You remember the ALS Ice Bucket Challenge—the one that covered your Facebook newsfeed with videos of your friends shrieking as freezing water was poured over them? Well, it’s back on the radar, but don’t break out your buckets just yet, as the campaign itself has not resumed. Rather, it’s back in the news for a very big reason, one that could change the lives of those affected by the neurodegenerative disorder. As the ALS Association announced earlier this week, donations via the fundraiser to Project MinE, a study spearheaded by doctors at University of Massachusetts Medical School and Emory University, enabled the remarkable discovery of a gene that contributes to the disease.
That gene—the third scientists have confirmed to have ties to ALS—is called NEK1, and its discovery is an especially important step, as nearly 10 percent of all those affected inherited the disease genetically.

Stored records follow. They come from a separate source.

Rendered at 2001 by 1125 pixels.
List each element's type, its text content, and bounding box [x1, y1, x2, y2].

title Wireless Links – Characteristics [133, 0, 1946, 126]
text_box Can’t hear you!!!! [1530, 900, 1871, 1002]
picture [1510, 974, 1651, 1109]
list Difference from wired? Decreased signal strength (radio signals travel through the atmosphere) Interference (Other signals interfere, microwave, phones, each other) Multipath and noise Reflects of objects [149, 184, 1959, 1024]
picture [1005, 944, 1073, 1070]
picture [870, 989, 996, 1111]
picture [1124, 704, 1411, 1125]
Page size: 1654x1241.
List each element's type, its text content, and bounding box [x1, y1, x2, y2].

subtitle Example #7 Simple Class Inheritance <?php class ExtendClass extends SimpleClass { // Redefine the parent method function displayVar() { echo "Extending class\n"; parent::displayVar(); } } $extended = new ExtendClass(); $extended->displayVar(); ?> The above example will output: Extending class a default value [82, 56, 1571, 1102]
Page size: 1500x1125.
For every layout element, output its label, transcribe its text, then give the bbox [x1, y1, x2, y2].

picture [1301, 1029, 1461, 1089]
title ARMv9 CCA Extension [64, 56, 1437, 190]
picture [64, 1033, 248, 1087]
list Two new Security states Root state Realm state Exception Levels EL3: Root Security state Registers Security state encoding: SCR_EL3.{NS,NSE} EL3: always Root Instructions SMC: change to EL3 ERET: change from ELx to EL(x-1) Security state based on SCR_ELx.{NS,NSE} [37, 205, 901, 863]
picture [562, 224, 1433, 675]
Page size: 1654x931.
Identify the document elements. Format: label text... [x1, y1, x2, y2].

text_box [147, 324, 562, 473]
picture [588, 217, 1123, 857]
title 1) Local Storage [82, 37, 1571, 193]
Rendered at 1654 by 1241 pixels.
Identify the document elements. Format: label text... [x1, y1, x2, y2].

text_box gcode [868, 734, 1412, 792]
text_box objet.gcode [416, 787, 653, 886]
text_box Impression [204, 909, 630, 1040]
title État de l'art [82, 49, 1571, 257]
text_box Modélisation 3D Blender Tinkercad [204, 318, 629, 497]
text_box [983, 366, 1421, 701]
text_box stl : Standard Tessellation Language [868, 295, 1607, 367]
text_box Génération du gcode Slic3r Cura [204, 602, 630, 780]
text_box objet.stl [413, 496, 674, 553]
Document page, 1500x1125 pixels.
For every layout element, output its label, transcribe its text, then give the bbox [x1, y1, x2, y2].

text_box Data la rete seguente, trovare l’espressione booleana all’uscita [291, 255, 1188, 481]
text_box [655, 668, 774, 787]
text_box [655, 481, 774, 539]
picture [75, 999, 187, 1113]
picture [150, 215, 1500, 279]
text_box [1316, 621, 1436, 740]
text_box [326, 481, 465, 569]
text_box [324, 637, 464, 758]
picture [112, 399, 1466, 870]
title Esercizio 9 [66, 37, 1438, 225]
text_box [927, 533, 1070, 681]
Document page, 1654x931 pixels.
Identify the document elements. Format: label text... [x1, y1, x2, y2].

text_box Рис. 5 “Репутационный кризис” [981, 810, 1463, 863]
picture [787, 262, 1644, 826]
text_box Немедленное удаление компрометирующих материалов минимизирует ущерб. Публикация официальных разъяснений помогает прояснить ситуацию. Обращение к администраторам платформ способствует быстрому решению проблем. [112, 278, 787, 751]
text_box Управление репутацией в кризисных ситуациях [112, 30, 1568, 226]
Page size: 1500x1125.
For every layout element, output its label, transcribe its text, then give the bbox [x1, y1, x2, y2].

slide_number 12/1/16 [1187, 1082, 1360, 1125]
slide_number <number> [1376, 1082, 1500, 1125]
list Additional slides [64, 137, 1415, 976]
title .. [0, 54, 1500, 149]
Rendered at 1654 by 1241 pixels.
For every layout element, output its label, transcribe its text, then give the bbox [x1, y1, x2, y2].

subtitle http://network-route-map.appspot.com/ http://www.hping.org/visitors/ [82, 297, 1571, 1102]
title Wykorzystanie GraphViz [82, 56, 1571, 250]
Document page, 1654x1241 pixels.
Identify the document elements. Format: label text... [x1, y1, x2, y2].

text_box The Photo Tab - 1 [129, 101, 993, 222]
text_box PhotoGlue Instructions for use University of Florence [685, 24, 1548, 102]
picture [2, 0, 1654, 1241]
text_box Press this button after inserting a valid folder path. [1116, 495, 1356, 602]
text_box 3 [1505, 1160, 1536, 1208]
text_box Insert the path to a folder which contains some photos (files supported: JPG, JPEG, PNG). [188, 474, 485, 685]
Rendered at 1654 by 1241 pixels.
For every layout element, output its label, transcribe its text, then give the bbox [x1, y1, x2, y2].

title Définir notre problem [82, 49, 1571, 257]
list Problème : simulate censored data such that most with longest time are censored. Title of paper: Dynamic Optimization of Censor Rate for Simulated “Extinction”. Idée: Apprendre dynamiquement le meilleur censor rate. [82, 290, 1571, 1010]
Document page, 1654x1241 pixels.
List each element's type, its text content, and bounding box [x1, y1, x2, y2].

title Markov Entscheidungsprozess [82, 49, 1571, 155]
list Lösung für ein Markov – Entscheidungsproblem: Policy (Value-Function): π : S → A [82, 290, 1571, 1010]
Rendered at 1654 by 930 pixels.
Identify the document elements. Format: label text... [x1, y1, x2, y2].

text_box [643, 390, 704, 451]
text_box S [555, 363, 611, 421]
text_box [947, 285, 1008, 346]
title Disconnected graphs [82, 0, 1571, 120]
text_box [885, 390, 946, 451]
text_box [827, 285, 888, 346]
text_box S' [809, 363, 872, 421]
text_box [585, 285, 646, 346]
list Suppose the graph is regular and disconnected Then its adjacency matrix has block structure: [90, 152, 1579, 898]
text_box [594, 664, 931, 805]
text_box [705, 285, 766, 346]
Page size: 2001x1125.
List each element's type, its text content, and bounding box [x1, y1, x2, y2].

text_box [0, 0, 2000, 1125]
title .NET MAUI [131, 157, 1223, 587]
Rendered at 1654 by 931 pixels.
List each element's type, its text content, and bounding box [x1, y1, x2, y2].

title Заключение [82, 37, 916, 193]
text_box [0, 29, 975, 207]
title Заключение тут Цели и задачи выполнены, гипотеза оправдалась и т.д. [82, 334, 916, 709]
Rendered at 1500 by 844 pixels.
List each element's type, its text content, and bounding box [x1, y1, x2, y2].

In essence, NEK1 provides another target area for cure and prevention, hopefully putting researchers one step closer to finding a treatment.
This is particularly rewarding news for Bill Monti, who, along with his wife Fran, co-chairs the annual Westchester Walk to Defeat ALS. The Montis lost their son, Glenn, to the disease in 2000, and have been passionate advocates for related research ever since, including awarding an annual scholarship in Glenn’s name to a local student pursuing the medical field or with personal connections to sufferers of life-threatening illness.
“This is, to me, a seminal moment in that now there is something specific that the researchers can hang their goals on,” says Monti. He acknowledges that NEK1 is just “one piece of a massive puzzle,” but reaffirms that “the Ice Bucket Challenge is what really prompted a lot more money being distributed to people who are very serious about researching this particular disease.”
As for why it took something as unconventional as the Challenge to accelerate fundraising, Monti says simply, “Because it gets attention. Anything that causes people to look at something a little more carefully than what they may have otherwise, say if it hadn’t touched them in some way, I think is a good thing. Even if they don’t rise to the occasion to make a donation, it makes them aware of what’s happening to others in the world.
Monti also knows that this discovery can’t encourage complacency. He points to his four grandkids—two of whom were Glenn’s children—as reason enough for he, Fran, and everyone else in Westchester and beyond “to stay with this and to become part of that community, to consistently be part of that community, because if it is an inherited disease, I sure would like to help them find a cure for it.”